The problem asks us to define a function that describes the relationship between two quantities when filling a child's pool with a garden hose. We need to state the function, specifying which variable depends on the other, and consider the units of measurement. We also need to sketch a graph of the function, label the axes, and explain the meaning of a chosen point on the graph.
2025/4/4
1. Problem Description
The problem asks us to define a function that describes the relationship between two quantities when filling a child's pool with a garden hose. We need to state the function, specifying which variable depends on the other, and consider the units of measurement. We also need to sketch a graph of the function, label the axes, and explain the meaning of a chosen point on the graph.
2. Solution Steps
a. Defining the Function:
The two quantities that are related are the time the hose is running and the volume of water in the pool. The volume of water in the pool depends on the time the hose has been running. Therefore, the volume of water is a function of the time.

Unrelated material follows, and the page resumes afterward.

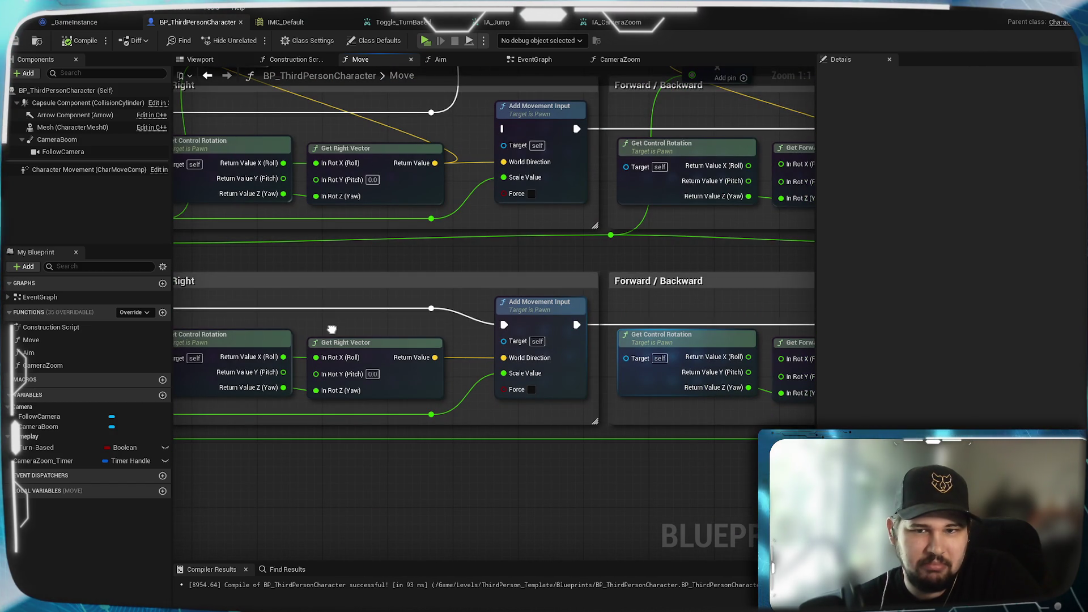
pyautogui.moveTo(332, 327); pyautogui.dragTo(546, 311)
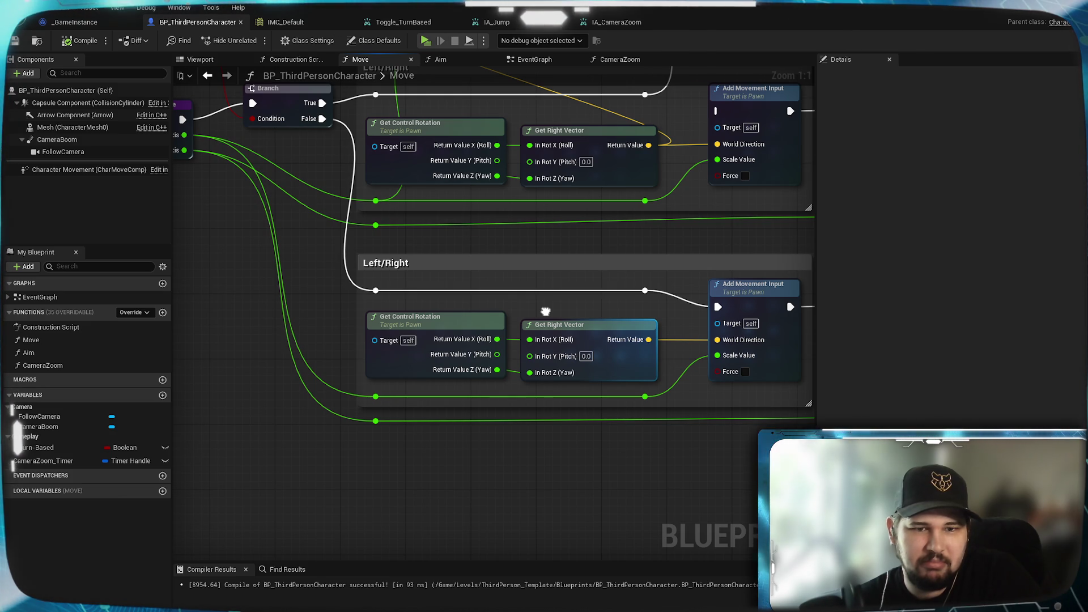
pyautogui.moveTo(546, 312); pyautogui.dragTo(523, 306)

We can express this as: "The volume of water in the pool (in gallons or liters) is a function of the time (in minutes or seconds) the hose has been running."
b. Sketching the Graph:
* Label the x-axis as "Time (minutes)".
* Label the y-axis as "Volume of water (gallons)".
* The graph will start at the origin (0,0), because at time 0, the pool is empty.
* As time increases, the volume of water increases. If the water flows at a constant rate, the graph will be a straight line with a positive slope. Otherwise, if the water flow is variable, the graph may be curved, but it should still be increasing.
* Draw a straight line that starts at (0,0) and increases linearly. Assume that the water flow is constant.
c. Identifying a Point on the Graph:
Let's say after 5 minutes, there are 10 gallons of water in the pool. This means the point (5, 10) is on the graph.
The meaning of the point (5, 10) is that after the garden hose has been running for 5 minutes, the volume of water in the pool is 10 gallons.
3. Final Answer
a. The volume of water in the pool (in gallons) is a function of the time (in minutes) the hose has been running.
b. The graph is a straight line starting from (0,0) with x-axis labeled "Time (minutes)" and y-axis labeled "Volume of water (gallons)".
c. The point (5, 10) on the graph means that after the garden hose has been running for 5 minutes, the volume of water in the pool is 10 gallons.